-- Start of Input data --
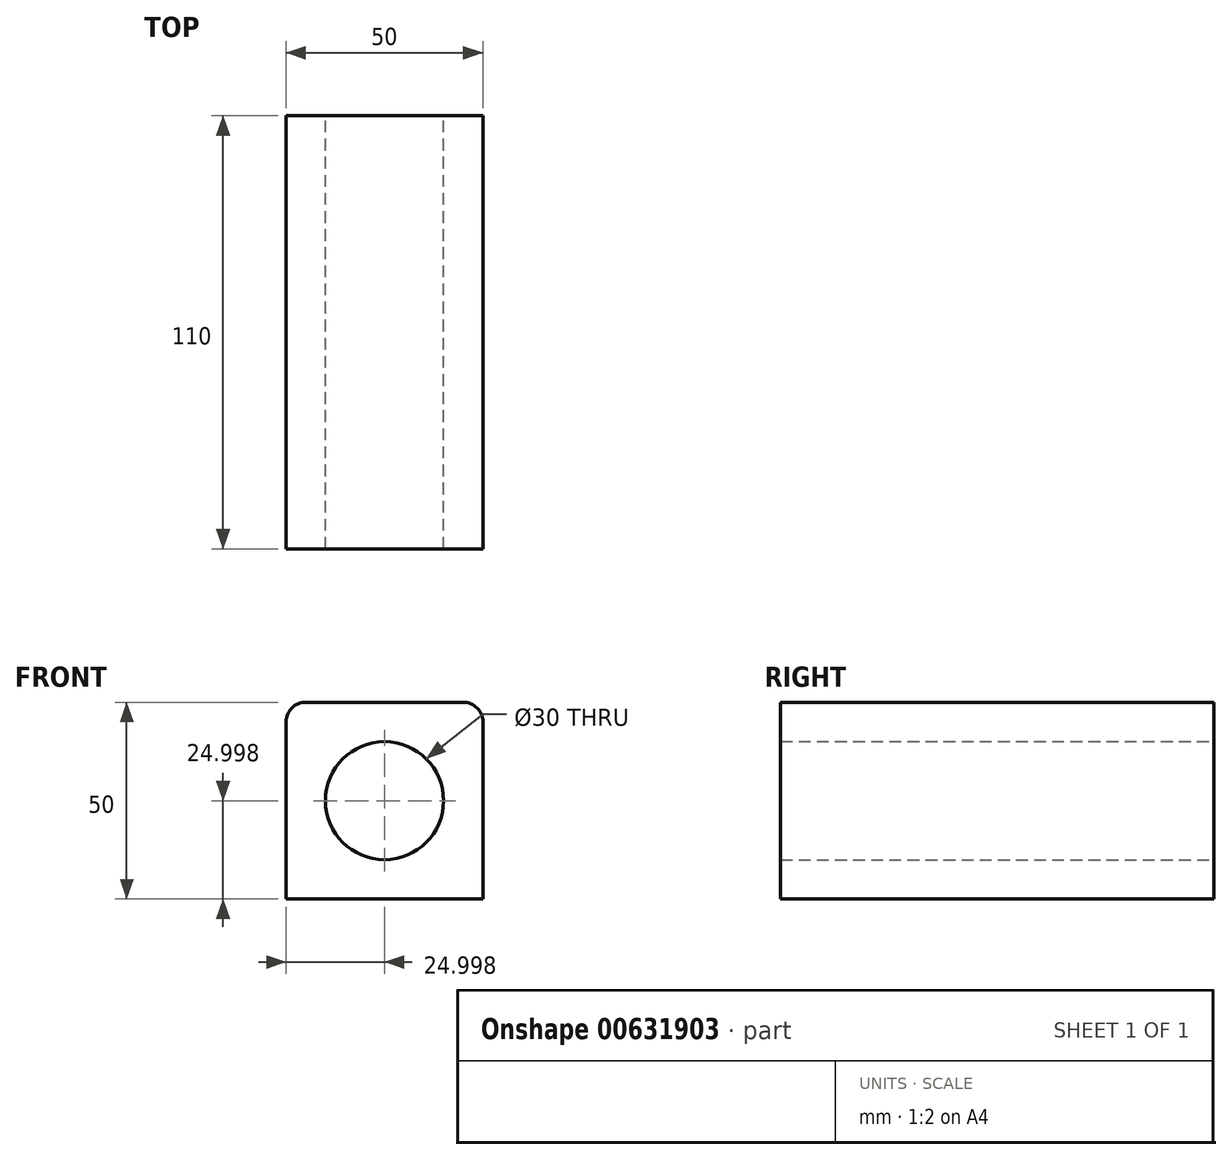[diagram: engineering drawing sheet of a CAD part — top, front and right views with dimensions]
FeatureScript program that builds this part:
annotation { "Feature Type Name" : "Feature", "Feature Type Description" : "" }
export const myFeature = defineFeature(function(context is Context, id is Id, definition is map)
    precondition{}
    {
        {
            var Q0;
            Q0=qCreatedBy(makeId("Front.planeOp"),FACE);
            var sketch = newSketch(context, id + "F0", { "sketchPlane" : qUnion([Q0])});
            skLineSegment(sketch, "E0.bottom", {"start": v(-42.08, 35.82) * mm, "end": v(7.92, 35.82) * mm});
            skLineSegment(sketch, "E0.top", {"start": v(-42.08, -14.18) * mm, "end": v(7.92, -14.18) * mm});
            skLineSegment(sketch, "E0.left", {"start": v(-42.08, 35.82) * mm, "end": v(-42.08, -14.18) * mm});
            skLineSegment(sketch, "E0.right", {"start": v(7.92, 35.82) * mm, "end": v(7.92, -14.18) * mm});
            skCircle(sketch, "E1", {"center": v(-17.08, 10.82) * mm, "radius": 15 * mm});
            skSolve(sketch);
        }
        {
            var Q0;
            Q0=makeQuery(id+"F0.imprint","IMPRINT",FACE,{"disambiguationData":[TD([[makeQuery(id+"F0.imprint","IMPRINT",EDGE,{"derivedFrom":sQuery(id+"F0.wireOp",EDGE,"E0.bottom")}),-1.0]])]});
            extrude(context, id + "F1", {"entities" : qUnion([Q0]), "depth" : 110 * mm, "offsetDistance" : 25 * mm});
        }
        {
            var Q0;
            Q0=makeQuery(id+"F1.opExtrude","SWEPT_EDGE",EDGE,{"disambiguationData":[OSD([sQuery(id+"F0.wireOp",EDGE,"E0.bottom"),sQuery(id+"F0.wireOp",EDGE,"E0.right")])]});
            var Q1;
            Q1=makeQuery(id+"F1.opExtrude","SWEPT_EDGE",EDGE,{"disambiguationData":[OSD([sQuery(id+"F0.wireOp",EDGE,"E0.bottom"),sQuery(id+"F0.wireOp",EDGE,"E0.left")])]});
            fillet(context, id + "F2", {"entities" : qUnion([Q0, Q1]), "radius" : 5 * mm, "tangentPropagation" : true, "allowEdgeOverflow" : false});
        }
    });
-- End of Input data --
-- Start of Input data --
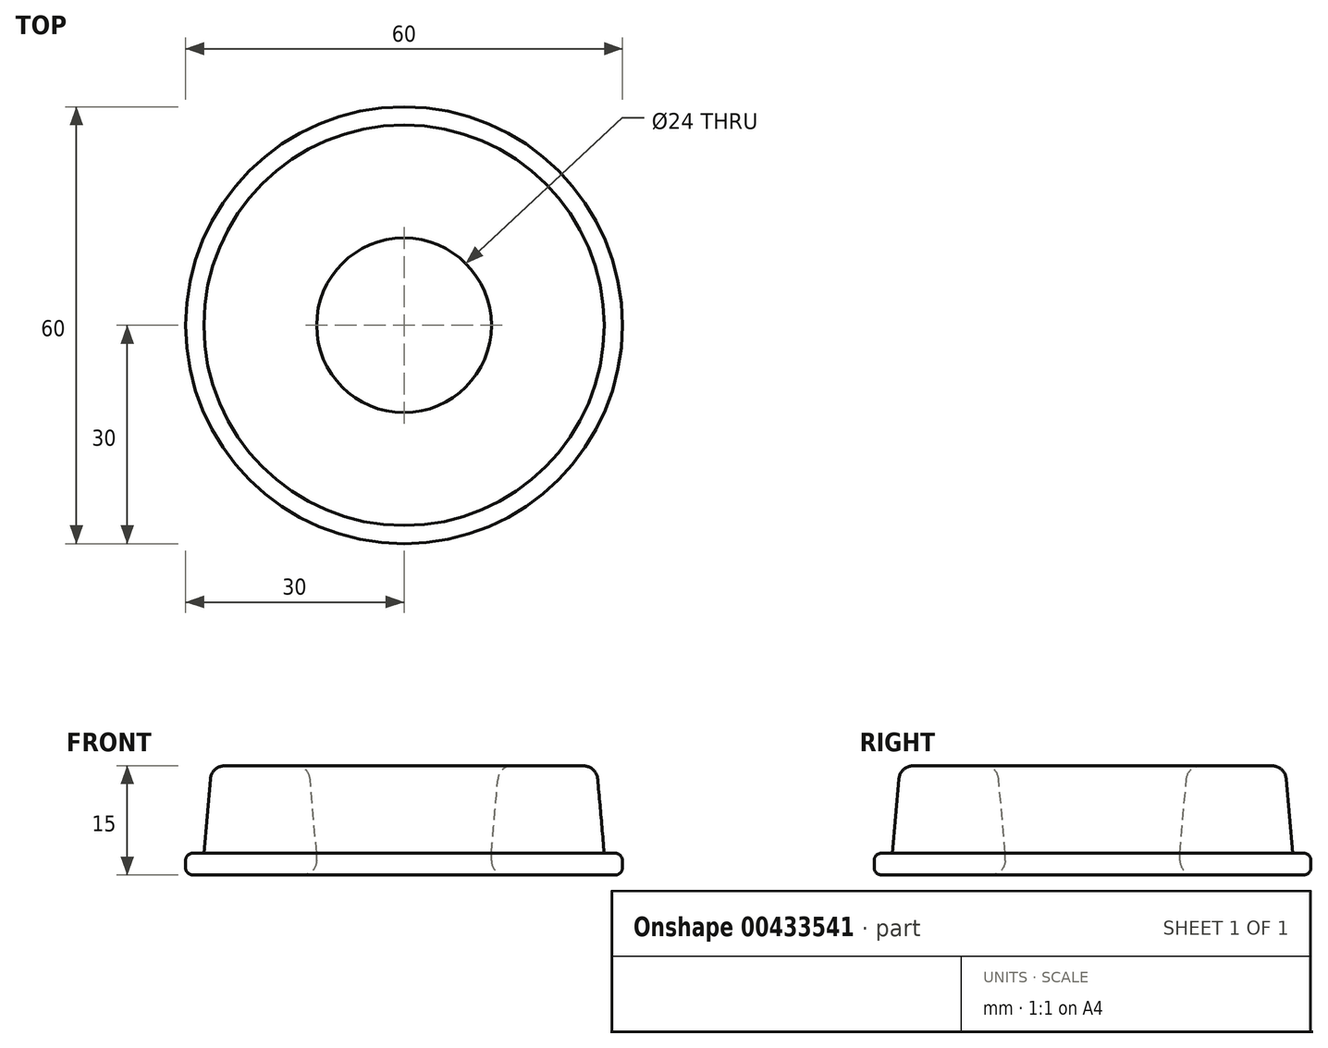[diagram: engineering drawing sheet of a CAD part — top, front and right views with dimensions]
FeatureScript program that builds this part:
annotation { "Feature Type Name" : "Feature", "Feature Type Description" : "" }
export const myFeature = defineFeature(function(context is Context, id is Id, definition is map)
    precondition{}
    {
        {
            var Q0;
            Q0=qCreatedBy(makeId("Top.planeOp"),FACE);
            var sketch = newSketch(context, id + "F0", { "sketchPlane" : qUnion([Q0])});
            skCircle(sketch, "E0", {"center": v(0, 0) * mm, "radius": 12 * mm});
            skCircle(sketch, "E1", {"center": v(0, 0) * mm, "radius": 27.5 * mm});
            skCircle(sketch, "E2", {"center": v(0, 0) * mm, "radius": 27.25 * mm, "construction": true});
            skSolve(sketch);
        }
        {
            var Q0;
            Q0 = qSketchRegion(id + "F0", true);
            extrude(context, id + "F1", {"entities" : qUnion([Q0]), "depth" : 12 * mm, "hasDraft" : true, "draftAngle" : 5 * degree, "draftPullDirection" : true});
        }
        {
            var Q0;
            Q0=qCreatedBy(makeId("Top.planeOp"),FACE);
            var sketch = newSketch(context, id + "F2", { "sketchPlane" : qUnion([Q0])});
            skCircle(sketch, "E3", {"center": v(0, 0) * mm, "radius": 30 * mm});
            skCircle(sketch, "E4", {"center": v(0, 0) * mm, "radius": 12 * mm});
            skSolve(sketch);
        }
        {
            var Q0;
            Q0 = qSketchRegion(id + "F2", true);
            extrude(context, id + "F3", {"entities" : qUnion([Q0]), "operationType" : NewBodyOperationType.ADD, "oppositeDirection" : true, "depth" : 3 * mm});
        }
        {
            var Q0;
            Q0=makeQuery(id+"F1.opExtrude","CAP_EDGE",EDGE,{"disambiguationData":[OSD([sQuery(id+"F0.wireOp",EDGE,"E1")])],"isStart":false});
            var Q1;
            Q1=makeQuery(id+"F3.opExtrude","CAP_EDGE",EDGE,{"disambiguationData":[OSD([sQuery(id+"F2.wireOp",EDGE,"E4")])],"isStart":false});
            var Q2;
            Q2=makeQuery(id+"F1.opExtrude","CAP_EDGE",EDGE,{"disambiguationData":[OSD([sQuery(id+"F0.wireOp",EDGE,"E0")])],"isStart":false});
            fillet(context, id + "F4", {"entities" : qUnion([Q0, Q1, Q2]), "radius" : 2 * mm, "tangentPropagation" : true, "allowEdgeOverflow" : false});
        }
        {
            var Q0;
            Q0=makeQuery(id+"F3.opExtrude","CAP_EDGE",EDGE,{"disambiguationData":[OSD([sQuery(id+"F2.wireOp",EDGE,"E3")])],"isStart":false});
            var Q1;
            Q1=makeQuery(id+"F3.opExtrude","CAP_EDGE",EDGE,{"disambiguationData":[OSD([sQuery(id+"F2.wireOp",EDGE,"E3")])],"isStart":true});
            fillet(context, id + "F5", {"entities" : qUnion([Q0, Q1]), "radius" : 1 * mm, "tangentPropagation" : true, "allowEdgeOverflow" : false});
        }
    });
-- End of Input data --
* Problem statement
Pull out every row above in which the string "depth" appears, and copy each of those rows unchanged.

* Solution to the exercise
            extrude(context, id + "F1", {"entities" : qUnion([Q0]), "depth" : 110 * mm, "offsetDistance" : 25 * mm});
            extrude(context, id + "F1", {"entities" : qUnion([Q0]), "depth" : 12 * mm, "hasDraft" : true, "draftAngle" : 5 * degree, "draftPullDirection" : true});
            extrude(context, id + "F3", {"entities" : qUnion([Q0]), "operationType" : NewBodyOperationType.ADD, "oppositeDirection" : true, "depth" : 3 * mm});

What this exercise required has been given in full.